(Data shown begins)
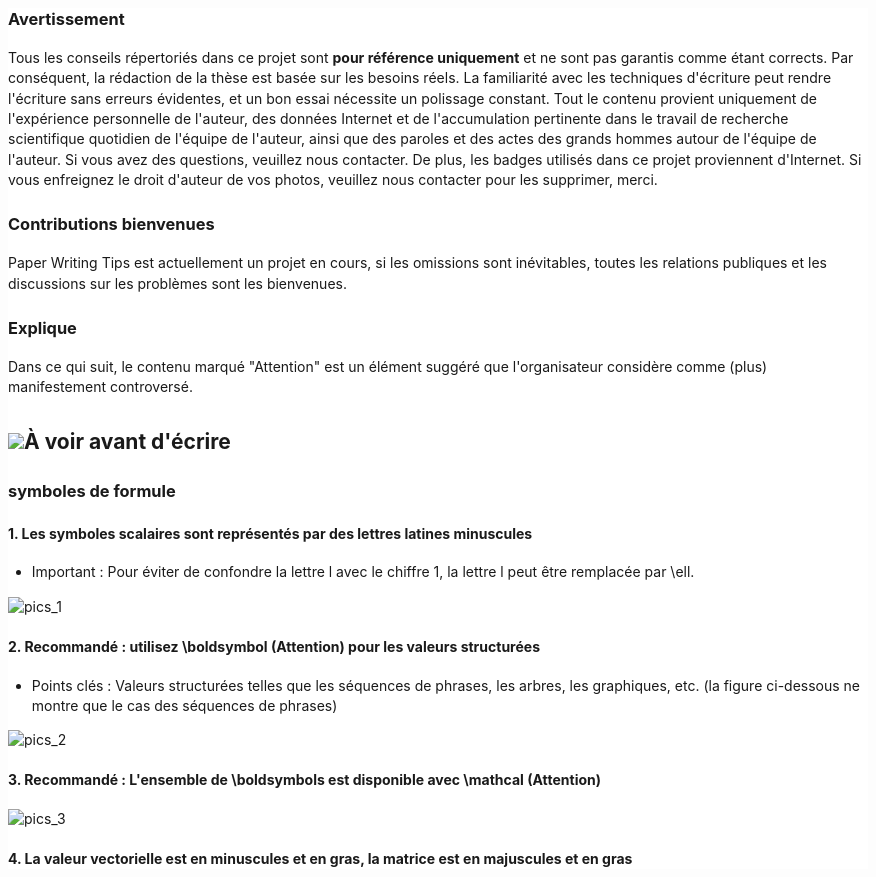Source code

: 

### Avertissement

Tous les conseils répertoriés dans ce projet sont **pour référence uniquement** et ne sont pas garantis comme étant corrects. Par conséquent, la rédaction de la thèse est basée sur les besoins réels. La familiarité avec les techniques d'écriture peut rendre l'écriture sans erreurs évidentes, et un bon essai nécessite un polissage constant.
Tout le contenu provient uniquement de l'expérience personnelle de l'auteur, des données Internet et de l'accumulation pertinente dans le travail de recherche scientifique quotidien de l'équipe de l'auteur, ainsi que des paroles et des actes des grands hommes autour de l'équipe de l'auteur. Si vous avez des questions, veuillez nous contacter. De plus, les badges utilisés dans ce projet proviennent d'Internet. Si vous enfreignez le droit d'auteur de vos photos, veuillez nous contacter pour les supprimer, merci.

### Contributions bienvenues

Paper Writing Tips est actuellement un projet en cours, si les omissions sont inévitables, toutes les relations publiques et les discussions sur les problèmes sont les bienvenues.

### Explique

Dans ce qui suit, le contenu marqué "Attention" est un élément suggéré que l'organisateur considère comme (plus) manifestement controversé.

## <img src="./pics/icon/intro.png" width="25" />À voir avant d'écrire

### symboles de formule

#### 1. Les symboles scalaires sont représentés par des lettres latines minuscules

* Important : Pour éviter de confondre la lettre l avec le chiffre 1, la lettre l peut être remplacée par \ell.

![pics_1](pics/1.png)

#### 2. Recommandé : utilisez \boldsymbol (Attention) pour les valeurs structurées

* Points clés : Valeurs structurées telles que les séquences de phrases, les arbres, les graphiques, etc. (la figure ci-dessous ne montre que le cas des séquences de phrases)

![pics_2](pics/2.png)

#### 3. Recommandé : L'ensemble de \boldsymbols est disponible avec \mathcal (Attention)

![pics_3](pics/3.png)

#### 4. La valeur vectorielle est en minuscules et en gras, la matrice est en majuscules et en gras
(Data shown ends)
Written task. Without the pictures, reproduce every entry exactly as written.

Completed exercise.
Source code

: 

### Avertissement

Tous les conseils répertoriés dans ce projet sont **pour référence uniquement** et ne sont pas garantis comme étant corrects. Par conséquent, la rédaction de la thèse est basée sur les besoins réels. La familiarité avec les techniques d'écriture peut rendre l'écriture sans erreurs évidentes, et un bon essai nécessite un polissage constant.
Tout le contenu provient uniquement de l'expérience personnelle de l'auteur, des données Internet et de l'accumulation pertinente dans le travail de recherche scientifique quotidien de l'équipe de l'auteur, ainsi que des paroles et des actes des grands hommes autour de l'équipe de l'auteur. Si vous avez des questions, veuillez nous contacter. De plus, les badges utilisés dans ce projet proviennent d'Internet. Si vous enfreignez le droit d'auteur de vos photos, veuillez nous contacter pour les supprimer, merci.

### Contributions bienvenues

Paper Writing Tips est actuellement un projet en cours, si les omissions sont inévitables, toutes les relations publiques et les discussions sur les problèmes sont les bienvenues.

### Explique

Dans ce qui suit, le contenu marqué "Attention" est un élément suggéré que l'organisateur considère comme (plus) manifestement controversé.

## <img src="./pics/icon/intro.png" width="25" />À voir avant d'écrire

### symboles de formule

#### 1. Les symboles scalaires sont représentés par des lettres latines minuscules

* Important : Pour éviter de confondre la lettre l avec le chiffre 1, la lettre l peut être remplacée par \ell.

![pics_1](pics/1.png)

#### 2. Recommandé : utilisez \boldsymbol (Attention) pour les valeurs structurées

* Points clés : Valeurs structurées telles que les séquences de phrases, les arbres, les graphiques, etc. (la figure ci-dessous ne montre que le cas des séquences de phrases)

![pics_2](pics/2.png)

#### 3. Recommandé : L'ensemble de \boldsymbols est disponible avec \mathcal (Attention)

![pics_3](pics/3.png)

#### 4. La valeur vectorielle est en minuscules et en gras, la matrice est en majuscules et en gras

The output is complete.